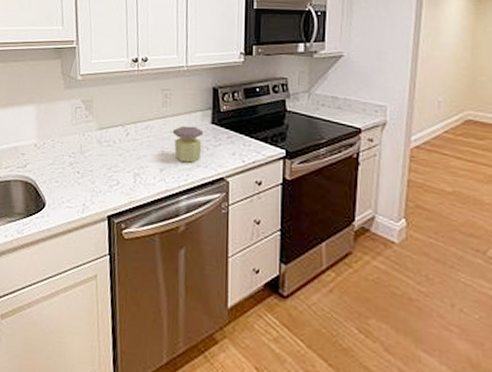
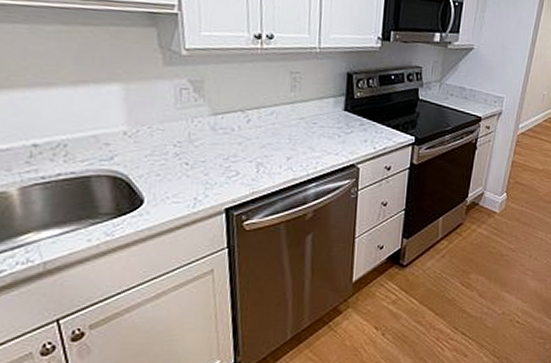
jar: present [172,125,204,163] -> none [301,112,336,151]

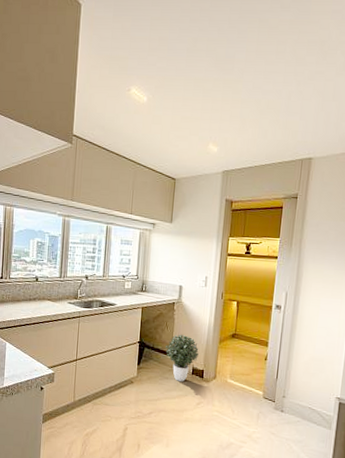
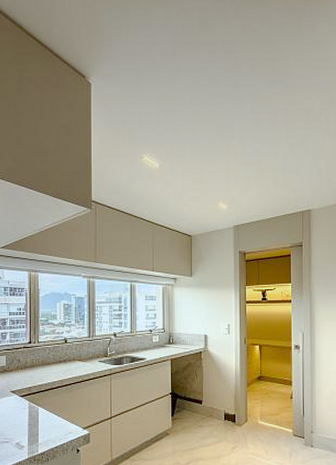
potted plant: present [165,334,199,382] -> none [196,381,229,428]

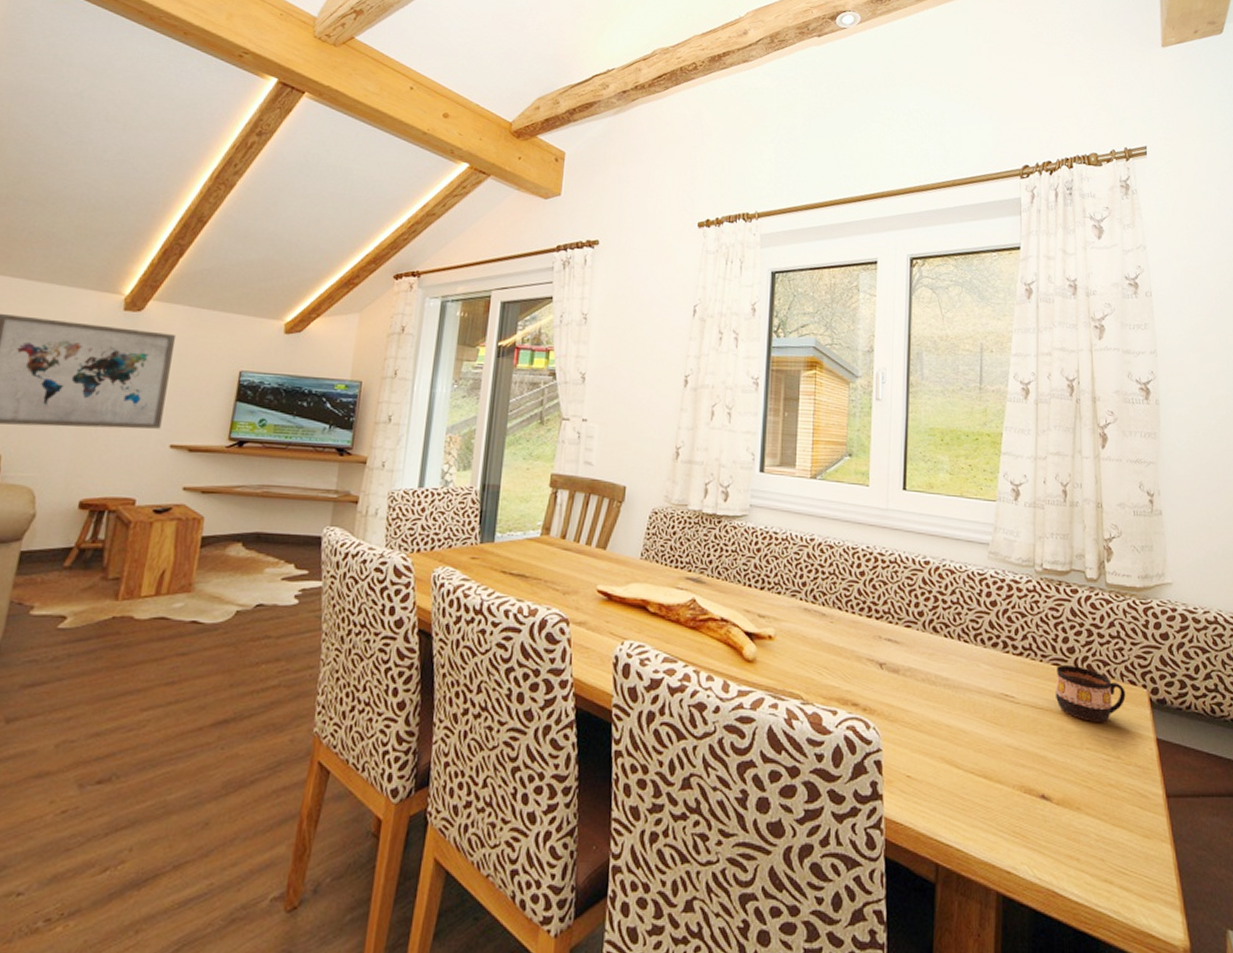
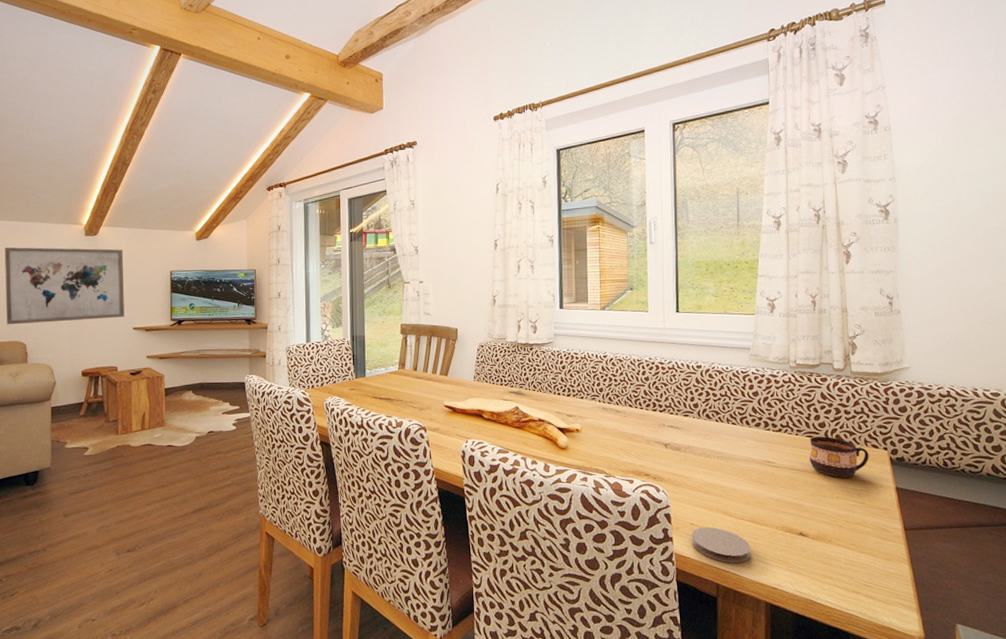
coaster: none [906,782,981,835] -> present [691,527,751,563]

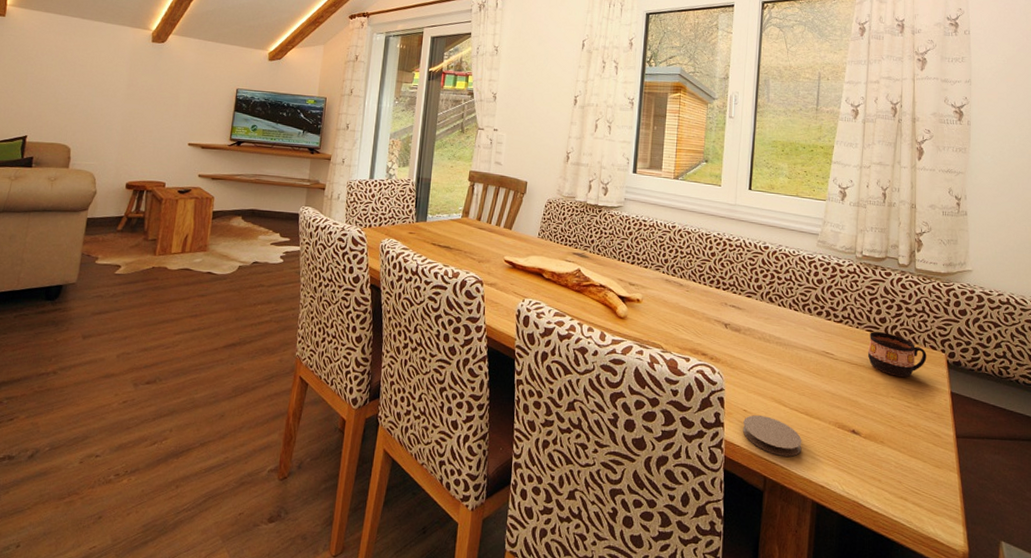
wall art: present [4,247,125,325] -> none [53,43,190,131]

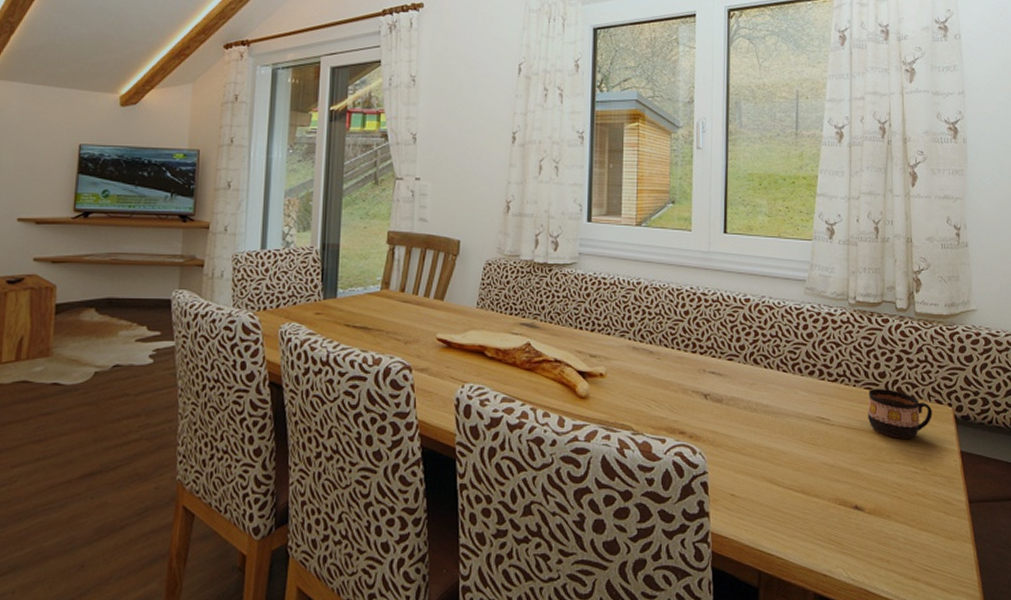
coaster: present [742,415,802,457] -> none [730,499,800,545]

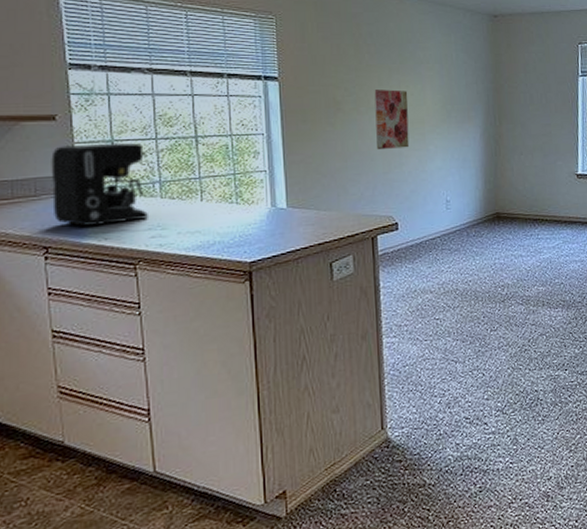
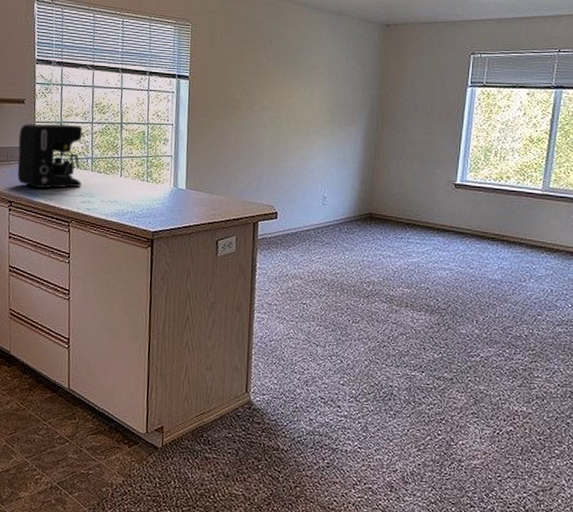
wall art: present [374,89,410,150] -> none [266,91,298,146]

....

§ Work item
Working from the records above, find how many lines contain the string "wall" and answer with the bare number.

§ Exercise response
2